Great story, and I look forward to part twp. ~Carole~

Author's Response:

It's so weird, seeing your reactions as the story is only 1/3 the way through, because there is so much more to the characters that you won't know until the next chapter. I guess this story doesn't feel like it has that violent a turn in direction to because I always knew how it would end.

I won't lie, Adrian has a bit more of me in him than I had intended, but mostly that he brushes off the bad things that happen to him with a 'sh!t happens' attitude and carries on. He is, however, a much kinder soul than me, so even though Miles was a complete twat to him, Adrian went to the other boy's funeral regardless. I have a soft spot for Slytherins with good moral fibre.

Thank youuuuuu for visiting, Croll. I won't say you'll enjoy the next chapter, but it will be enlightening. *hugs*


Name: hestiajones (Signed) · Date: 09/04/12 8:44 · For: Chapter 1
Er ... Why does this not have any other reviews? I am perplexed. People, come out of the damn closet!

Anyway, Miles and Adrian. How many times were they even mentioned in the books? :D But that's what's great about these characters, isn't it?

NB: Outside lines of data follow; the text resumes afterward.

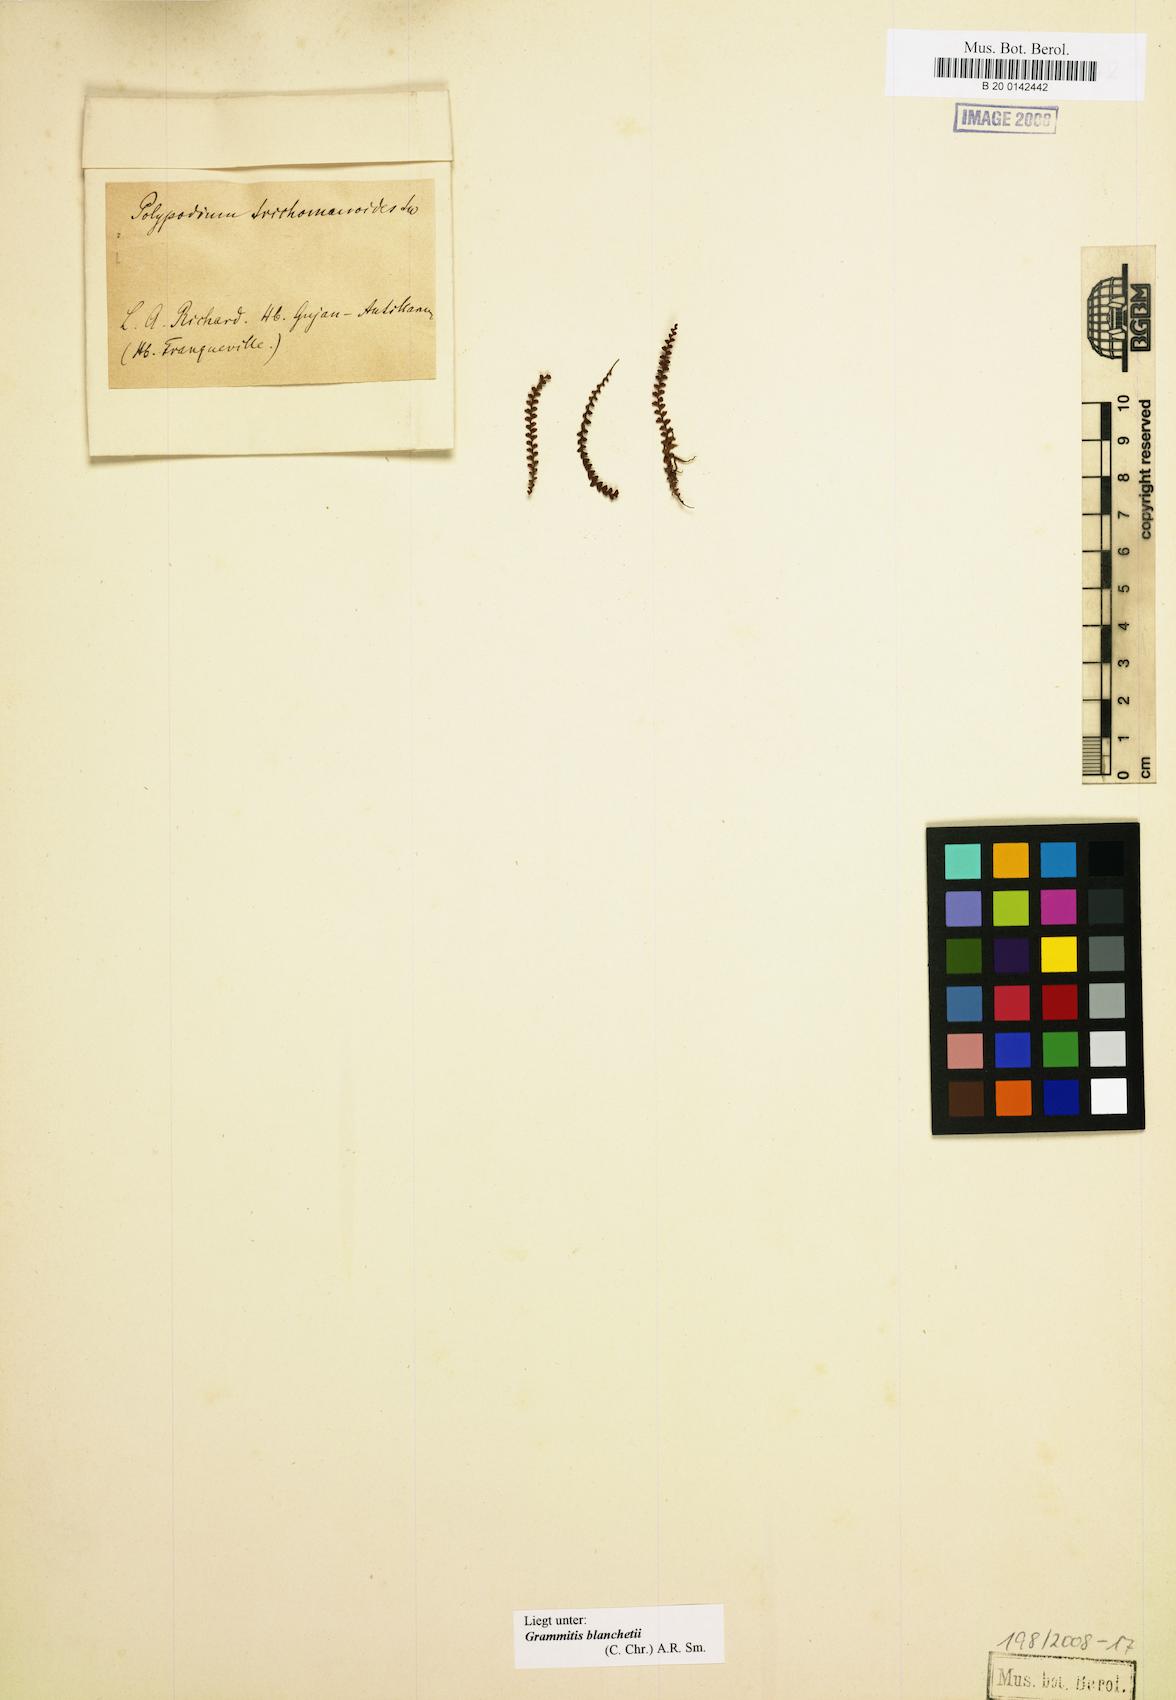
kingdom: Plantae
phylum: Tracheophyta
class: Polypodiopsida
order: Polypodiales
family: Polypodiaceae
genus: Moranopteris
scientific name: Moranopteris nana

You have a canon network that you can play with whichever way you want, but one who is deemed a good fanfic author is one who does that well. And you have so far!

This story is not pretty. Neither are the characters. It's not one designed to make the readers fall in love or make them think that - hey, life is beautiful. Because it often isn't. You haven't wasted any time establishing a dark, uncomfortable and unpleasant mood.

The characterisation shows promise as of now; the plot is still very raw. I am trying to figure out how the rest of the story is going to pan out. But what you have given us so far has me caught, and I eagerly await the update.

Welcome back to writing!


Author's Response:

I feel like I've lived with these two for so long, because I've always had head canon for them both. Adrian's is less unpleasant than Miles's, but both of these boys have a story to tell.

It's almost surreal for me to see someone read this, not knowing what I know about how it ends. It feels like it's cast in a different light than it is in my head, and I do wonder what sort of epiphany will happen once the fic progresses to the next stage.

In a couple ways, Adrian isn't that much different than Harry. Both of them had s*** childhoods, but they take these things in stride and look for better things. Miles...is a different story, one you will see in full force next chapter.

Thanks for reading and reviewing, and it feels good to be back!